The heterotopic variance analysis method is more suitable for the detection of compressor aerodynamic instability than the harmonic Fourier average amplitude analysis method because it requires fewer circumferential measuring points. The compressor aerodynamic instability can be detected earlier by appropriate measurement arrangement. For both axial compressors studied in this paper, the heterotopic variance analysis method can predict the instability earlier than the harmonic Fourier mean amplitude analysis method. The prediction in the low-speed compressor and the high-speed compressor is advanced by 0.44 s (9.6 rotor rotation cycles) and 0.018 s (5.4 rotor rotation cycles), respectively.

The layout of the measuring point influences the result of the aerodynamic instability detection.

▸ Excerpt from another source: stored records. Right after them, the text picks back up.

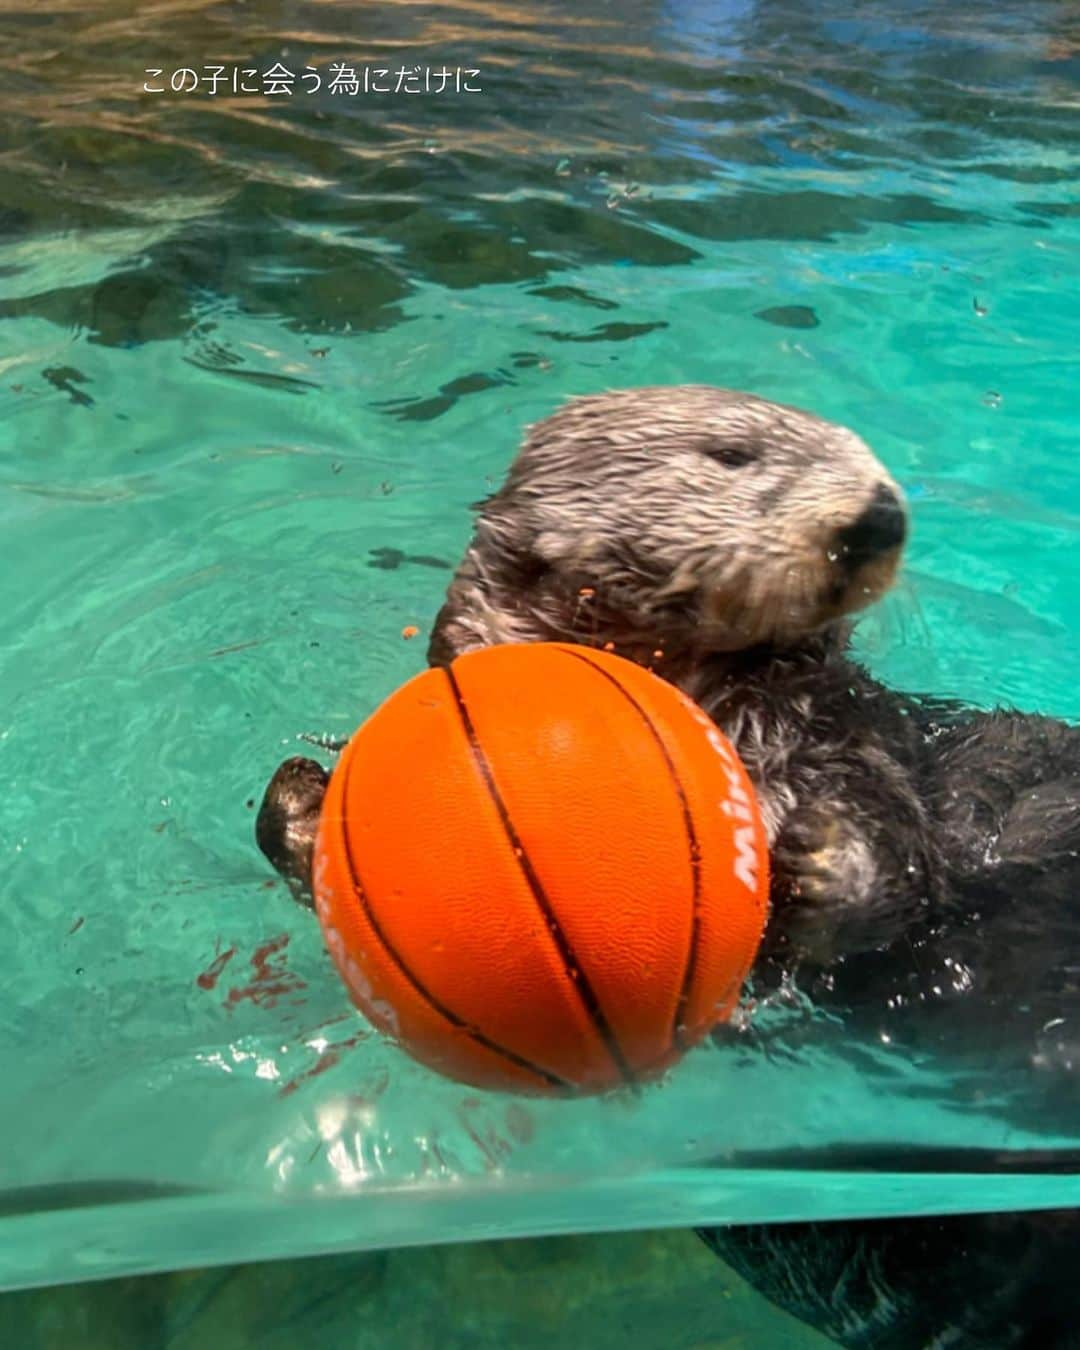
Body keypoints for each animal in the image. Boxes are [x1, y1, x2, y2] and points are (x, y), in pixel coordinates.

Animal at [255, 386, 1080, 1350]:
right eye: (730, 455)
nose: (881, 514)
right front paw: (302, 802)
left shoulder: (855, 744)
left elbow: (901, 857)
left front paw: (823, 860)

An appropriate layout of measuring points helps to detect the aerodynamic instability of the compressor earlier. In the present work, for both low-speed and high-speed compressors, dynamic pressure sensors are arranged along the circumferential direction at the compressor inlet section (about one chord length upstream of the compressor) to measure the dynamic signal during the dynamic stall process of the compressor and determine the type of the stall precursor through signal analysis. The advantage of this method is that the measured signals are only affected by the rotor potential disturbance before the stall cell is generated, and the prestall disturbance can be observed more obviously in the dynamic stall process. If the starting position of the stall can be determined in the first place, and then, the signal detected by circumferential measurement points arranged on this cross-section is analyzed through harmonic Fourier mean amplitude analysis or heterotopic variance analysis, the instability prediction is going to be much earlier. For the high-speed axial compressor studied in this paper, the surge signal develops from the outlet to the inlet, and the aerodynamic instability of the compressor can be predicted earlier by arranging the measuring point at the compressor outlet.

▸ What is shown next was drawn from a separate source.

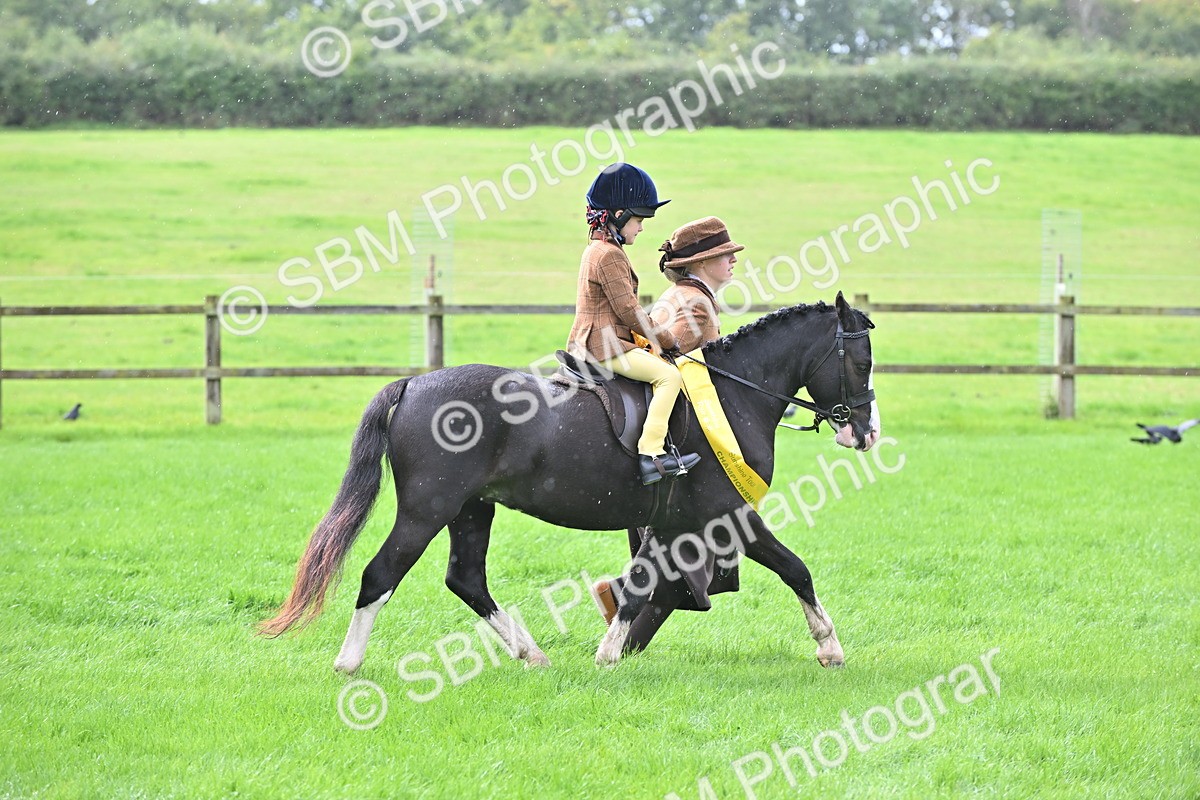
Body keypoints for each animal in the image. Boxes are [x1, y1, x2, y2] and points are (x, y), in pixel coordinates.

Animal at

Machining error and installation error also have a negative effect on the early warning results under the heterotopic variance analysis method. Since the machining error and the installation error have randomness, researchers can only find out the right circumferential detection position by trying. Future research of evaluating the effect of machining and installation errors on heterotopic variance analysis will be helpful to figure out to what degree can the location of the circumferential sensor affect the prediction results.

Data Availability

The data used to support the findings of this study have not been made available because it cannot be released.

Conflicts of Interest

The authors declare that they have no conflict of interest.

Authors’ Contributions

B.T., X.Z., and J.H. designed the experimental scheme and carried out the low-speed axial compressor experimental research. B.X. and M.Z. carried out the high-speed axial compressor experimental research. B.T. develops the harmonic Fourier mean amplitude analysis method and heterotopic variance analysis method and wrote the paper.

Acknowledgments

This study was supported by the National Science and Technology Major Project (2017-II-0004-0017).